Study leader, Laura Ballerini of SISSA, explained that previous research has shown that when graphene flakes are delivered to neurons, they interfere spontaneously with excitatory synapses by transiently preventing glutamate release from presynaptic terminals. Ballerini said: We investigated whether such a reduction in synaptic activity was sufficient to modify related behaviors, in particular the pathological ones that develop due to a transient and localized hyper-function of excitatory synapses.

Directa Plus has announced it has received positive test results confirming that its graphene nanoplatelets are not absorbed through human skin. The Company said this was the eighth in vitro test to show that there is no absorption potential for the Pure G+ powder.

The study was carried out by an independent third party and followed international standards, using human skin reconstructed in the lab. Directa Plus said successful results from in vitro tests of its hypoallergenic, non-toxic products are vital for their use in textile markets, where customers have to be certain of the safety of the apparel they produce and market.

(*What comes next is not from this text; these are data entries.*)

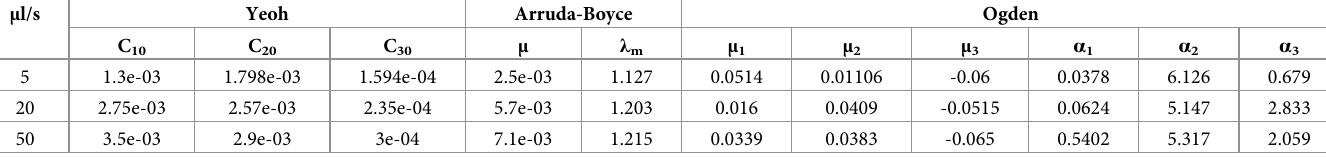
Table 1. Material parameters obtained after calibrating the SEFs model to experimental data (C i and μ i are in MPa). μ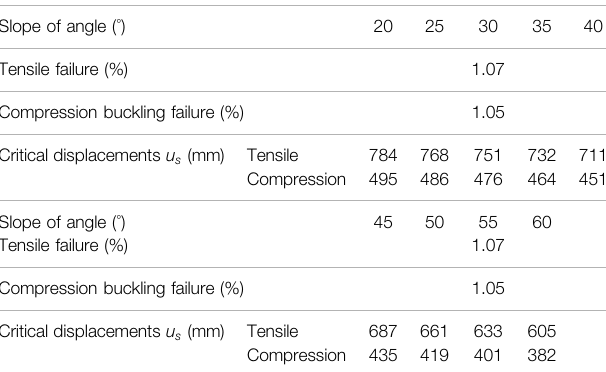
TABLE 4 | The results of critical displacements of thawing landslide of soil under ultimate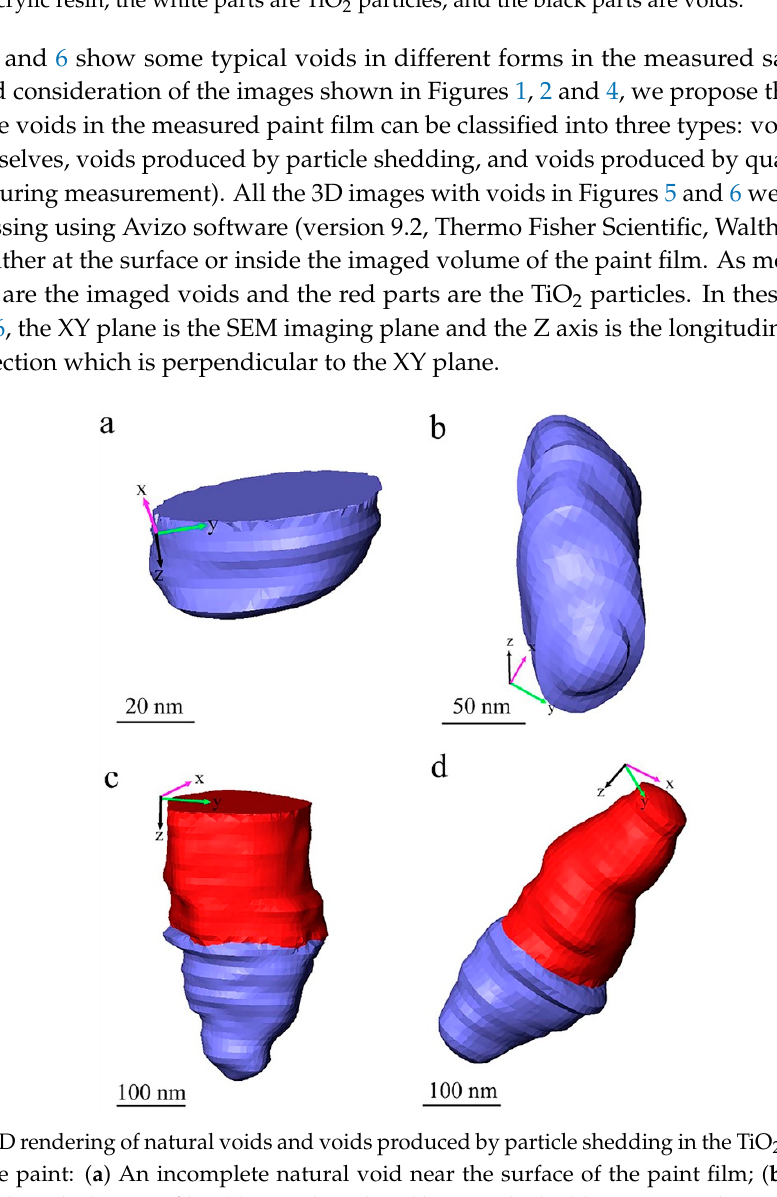
Figure 4. The 56th 2D image of the TiO 2 pigmented waterborne paint film in the XZ direction. The grey parts are acrylic resin, the white parts are TiO 2 particles, and the black parts are voids.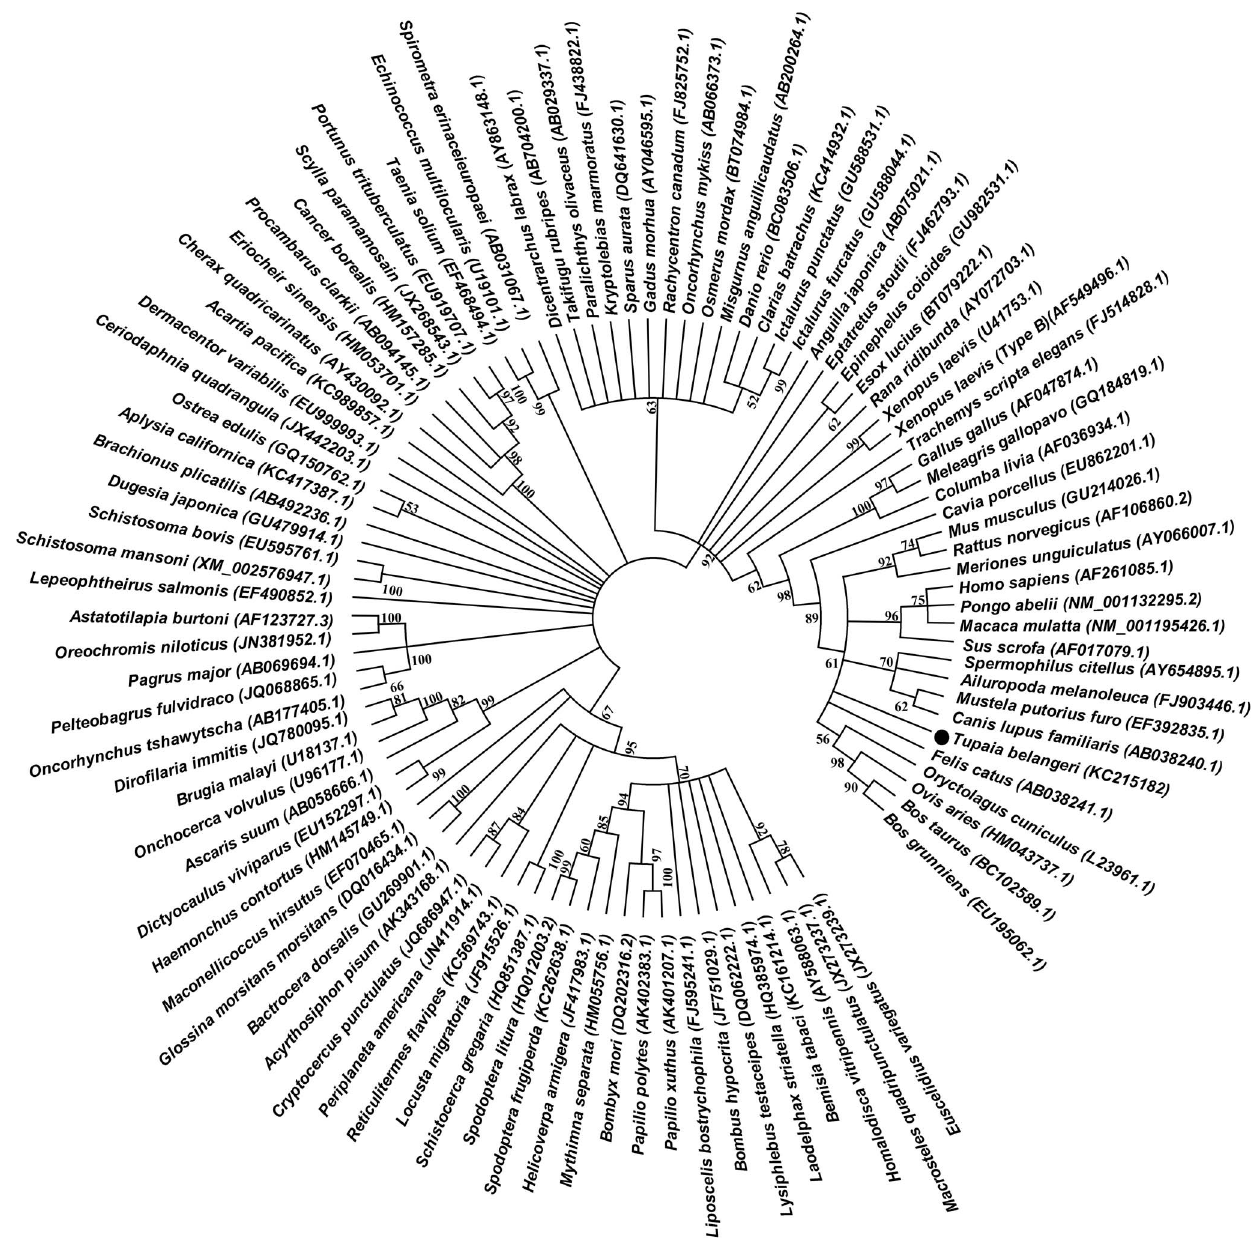
Figure 1. Phylogenetic analysis of GAPDH. The Phylogenetic tree is based on deduced full-length amino acid sequences of GAPDH and constructed with the neighbor-joining method. Only bootstrap values over 50% are shown.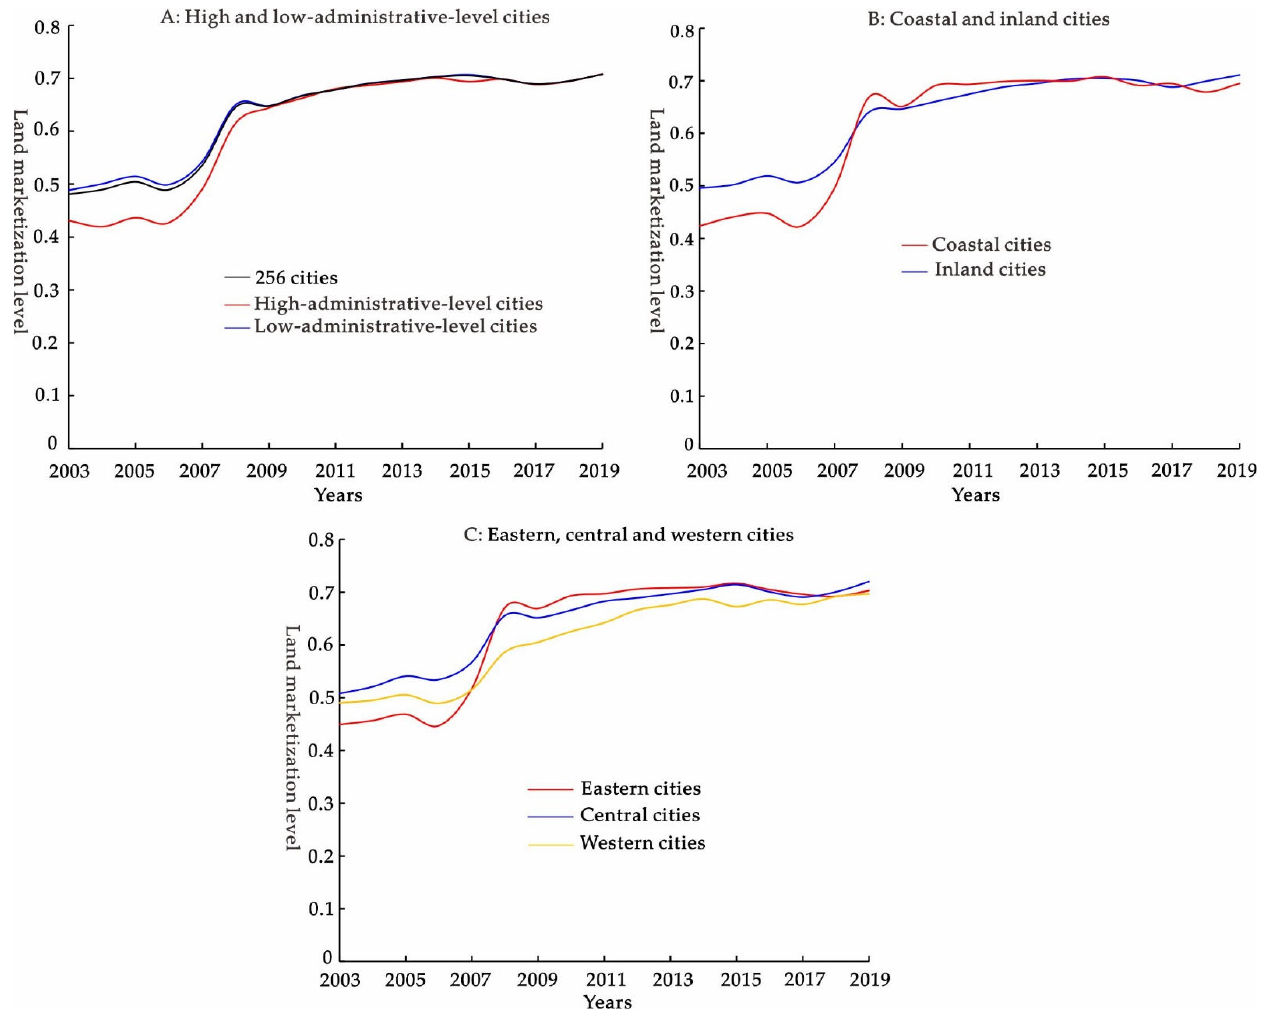
Figure 2. Land marketization level changes from 2003 to 2019.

A research team, led by Dr. Luigi Angelo Castriotta at the at University of Rome Tor Vergata's CHOSE Center for Hybrid and Organic Solar Energy, has reported impressive results on methylammonium free perovskites processed in air, using a scalable technique based on infrared annealing and potassium doped graphene oxide as an interlayer.

The team reached excellent efficiencies of 18.3% and 16.10% on 0.1cm² cell and on 16cm2 module respectively, with enhanced stability compared to the standard multi cation reference.

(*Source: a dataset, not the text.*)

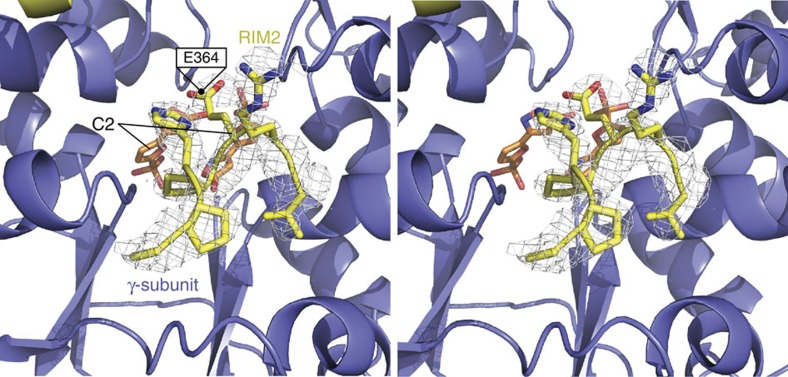
Omit map of the α1RIM2 with C2 bound in the γ-subunit.Stereo 2Fo–Fc omit map of the α1RIM2 (yellow) from the heterotrimeric human AMPK RIM swap chimaera (α2 1-347/α1 349-401/α2 397-end β1γ1) bound to C2, contoured at 1σ. Continuous density (white mesh) can be seen for seven residues of the α1RIM2, including E364 (α2 E368). Weak density for the side-chain carboxyl of E364 suggests some interaction with C2 (orange sticks) bound γ-subunit (blue).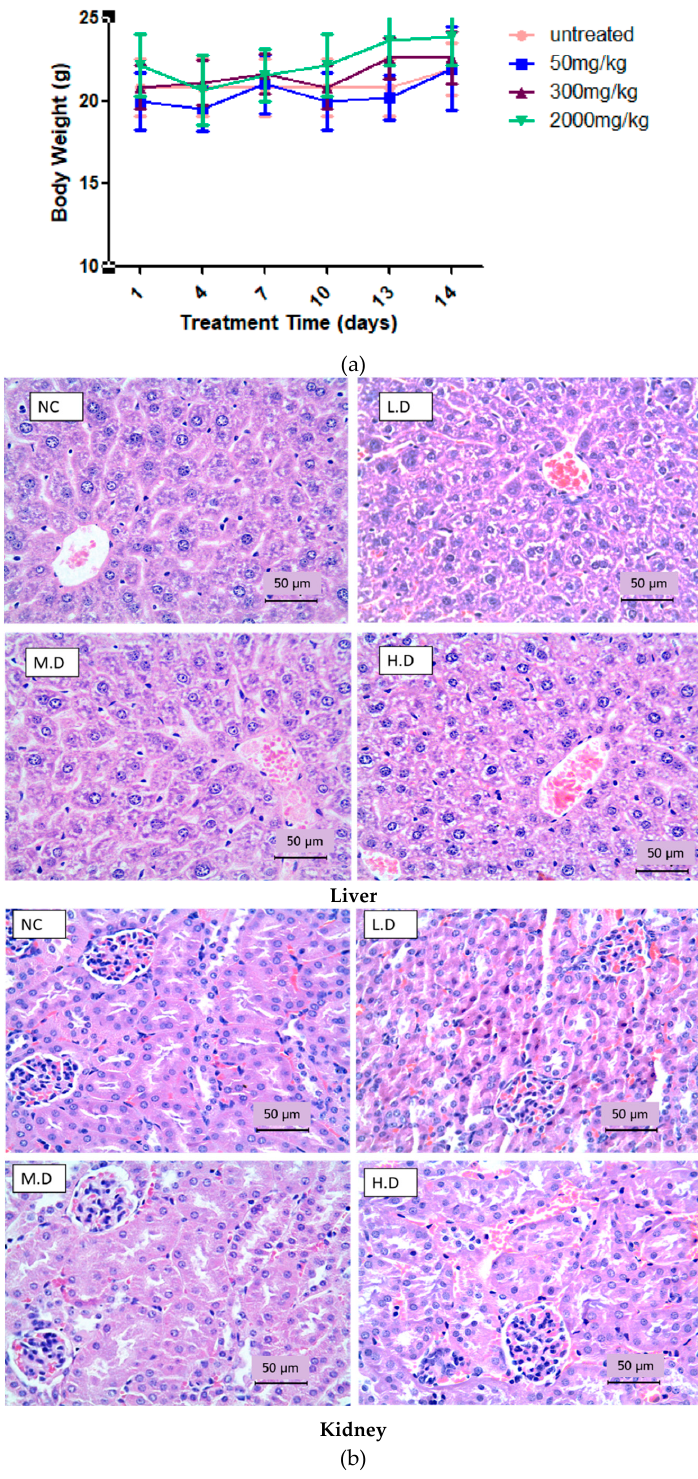
Figure 1. Acute toxicity study of cardamonin ( a ) Body weight changes of CADMN-treated groups and untreated group for 14 days in female ICR mice. Data were expressed as mean ± standard deviation. ( b ) Histology sections of liver and kidney in control and CADMN-treated ICR mice. Animals were observed after a single oral dose for 14 days. Hematoxylin and Eosin staining were applied on liver and kidney tissues after harvesting. Toxicity signs were absence in the liver and kidney histological samples. Magnification 40 × , NC: negative control, LD: low dose (50 mg / kg), MD: moderate dose (300 mg / kg) and HD: high dose (2000 mg /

First Graphene has reported results from field testing of the PureGRAPH-enhanced bucket wear liner, which have reportedly shown an almost six times reduction in average abrasion loss compared with a standard polyurethane liner. The bucket wear liners were installed at a major iron ore producer’s load-out facility in the Pilbara of Western Australia, beginning in mid-2019. A standard wear liner and a graphene-enhanced ArmourGRAPH wear liner ran simultaneously in the same location for the 62-week period.

In addition, First Graphene has entered into a memorandum of understanding (MOU) with Brazil’s largest steel producer, Gerdau. The MOU is currently non-binding, and allows for the two companies to negotiate terms towards a binding agreement, which would establish an initial commercial agreement for distribution and collaboration.

Talga Resources has reported a milestone moment in a sea trial of its Talcoat graphene coating.

The company initially developed the graphene coating as an alternative to traditional coating methods that incorporate harmful chemicals and materials and first applied Talcoat to the hull of a ship back in late 2019 as part of a sea trial to test the coating’s robustness out in the tough ocean environment. A second application on a separate vessel followed soon after, and both trials remain ongoing.

Skeleton Technologies, Estonia-based manufacturer of graphene-enhanced supercapacitors, and Marubeni Corporation, one of Japan’s largest conglomerates, have signed a strategic cooperation agreement to support commercial scale-up and customer acquisition for Skeleton’s supercapacitors in the Asian automotive sector, with a strong focus on electrified vehicles and hydrogen transportation.

As part of this agreement, Marubeni Corporation also made an equity investment on top of the €41.3 million Series D financing round announced by Skeleton in November 2020. The sum of Marubeni’s investment was not disclosed.